- Text -

::::

In a more general case of sample rate conversion, the sample memory address pointer would consist of an integer part and a fractional part, and thus the increment value could be a fractional number of samples. The memory pointer is often referred to as a “phase accumulator” and the increment value is called the “phase increment.” The integer part of the phase accumulator is used to address the sample memory and the fractional part is used to maintain frequency accuracy.

Different algorithms for changing the pitch of a tabulated signal that allow fractional increment amounts have been proposed. One category of such algorithms involves the use of interpolation to generate a synthesized sample point from the actually stored adjacent sample points when the memory pointer points to an address that lies between two actual memory locations. That is, instead of ignoring the fractional part of the address pointer when determining the value to be sent to the DAC (such as in the known “drop sample algorithm”), interpolation techniques perform a mathematical interpolation between available data points in order to obtain a value to be used in playback. It is well-known that the optimum interpolator uses a sin(x)/x function and that such an interpolator is non-causal and requires an infinite number of calculations. Consequently, sub-optimal interpolation methods have been developed. A sub-optimal interpolation generates distortion (artifacts) due to a portion of the signal being folded back at the Nyquist frequency Fs/2 (Fs being the sampling rate used when the table sequence was recorded). This distortion is perceived as annoying and has to be controlled.

The interpolation degree, defined as the number of wavetable samples used in the interpolation, is a parameter that sets the performance of the synthesizer. The higher the degree that is used, the lower the distortion present in the generated signal. However, a high interpolation degree costs complexity. For example, the computational complexity using the traditional truncated sin(x)/x interpolation algorithm grows linearly with the interpolation degree. Synthesizers presently available commonly use interpolation degrees on the order of ten, since this results in a good trade-off between complexity and sound quality.

The discussion so far has focused on problems associated with generating, from a stored set of samples, a single “voice” of sound at a desired pitch. Another aspect that contributes to computational complexity is the number of simultaneous sounds that can be generated in real-time. In a MIDI Synthesizer, this is called the number of voices. For example, in order to synthesize guitar music one needs up to six voices, since there are six strings on this instrument that can be played in various combinations.

It is desirable to be able to simultaneously reproduce a large number of voices, since more voices imply a higher degree of polyphony, and therefore also the possibility of generating more complex music. Low-end systems may require, for example, at least 24 voices, and a high performance synthesizer for musicians may require the capability of generating up to 128 simultaneous voices.

Voice generation is often implemented in a synthesizer using one or several central processing units (CPUs). The computational power of the CPU imposes a limit on the number of voices that can be executed.

In some applications, such as in a mobile communications terminal, the computational power required for maintaining a sufficient interpolation degree is lacking if, at the same time, it is desired to provide a high level of polyphony. For example, it is difficult to implement levels of polyphony as high as 40 voices or more, using an interpolation degree around ten, without the use of dedicated hardware accelerators.

::::

- Recorded information -

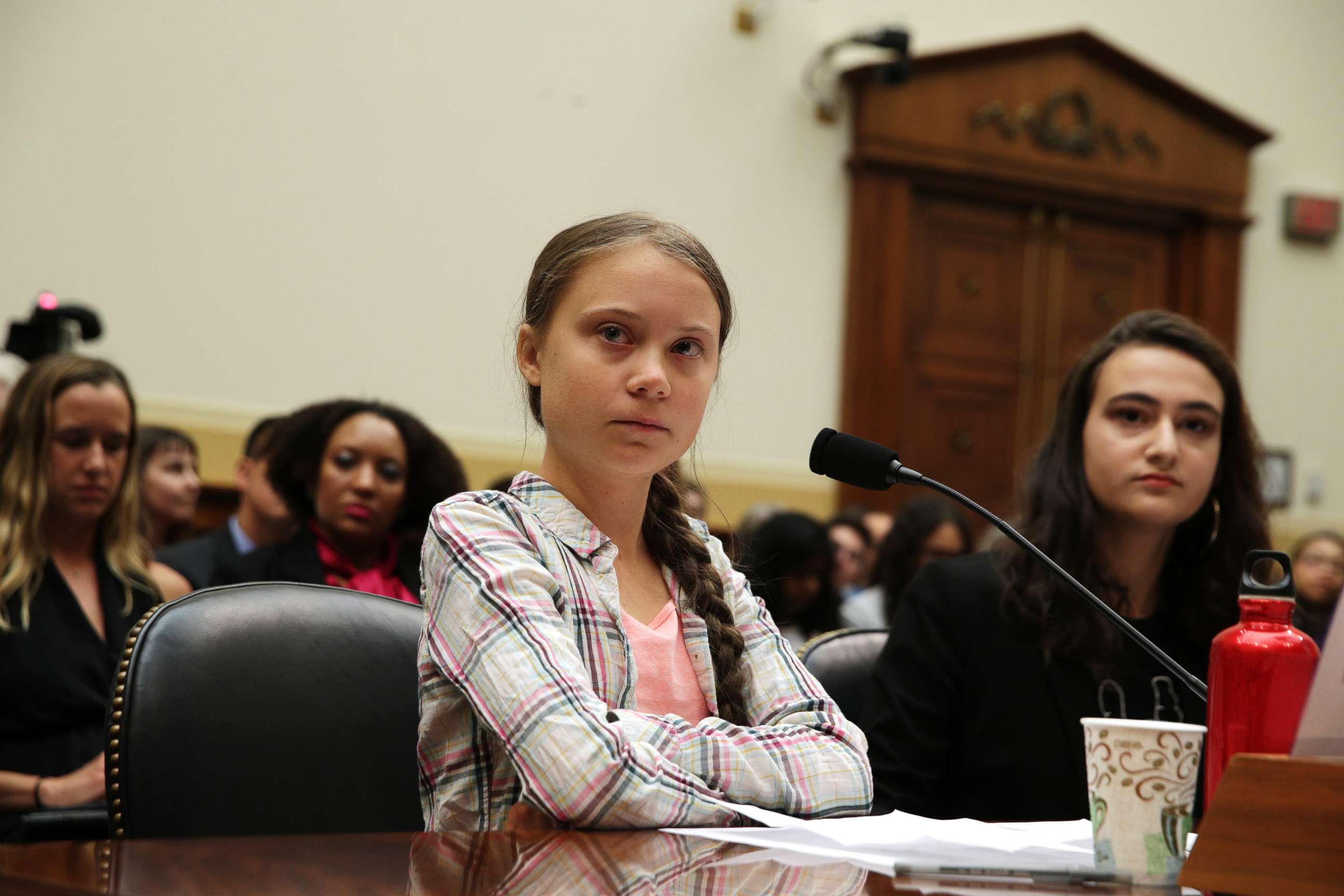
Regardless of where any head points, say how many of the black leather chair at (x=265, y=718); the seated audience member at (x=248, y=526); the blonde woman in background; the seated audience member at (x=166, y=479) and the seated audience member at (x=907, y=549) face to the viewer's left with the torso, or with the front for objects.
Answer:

::::

- List of tasks -
• 1. List every number of voices that the synthesizer text mentions, with what each number is given for.
• 2. Answer these questions from the synthesizer text:
(a) What is the integer part of the phase accumulator used for?
(b) What interpolation degree do presently available synthesizers commonly use?
(c) What imposes a limit on the number of voices that can be executed?
• 3. Reproduce the part of the synthesizer text starting with "It is desirable" and going on through "can be executed.".

- Results by task -
• 1.
- Up to six voices: to synthesize guitar music, since a guitar has six strings.
- At least 24 voices: what low-end systems may require.
- Up to 128 simultaneous voices: what a high performance synthesizer for musicians may require.
- 40 voices or more: a level of polyphony that is difficult to reach at an interpolation degree around ten without dedicated hardware accelerators, as in a mobile communications terminal.

• 2.
(a) It is used to address the sample memory.
(b) Interpolation degrees on the order of ten.
(c) The computational power of the CPU.

• 3.
It is desirable to be able to simultaneously reproduce a large number of voices, since more voices imply a higher degree of polyphony, and therefore also the possibility of generating more complex music. Low-end systems may require, for example, at least 24 voices, and a high performance synthesizer for musicians may require the capability of generating up to 128 simultaneous voices.

Voice generation is often implemented in a synthesizer using one or several central processing units (CPUs). The computational power of the CPU imposes a limit on the number of voices that can be executed.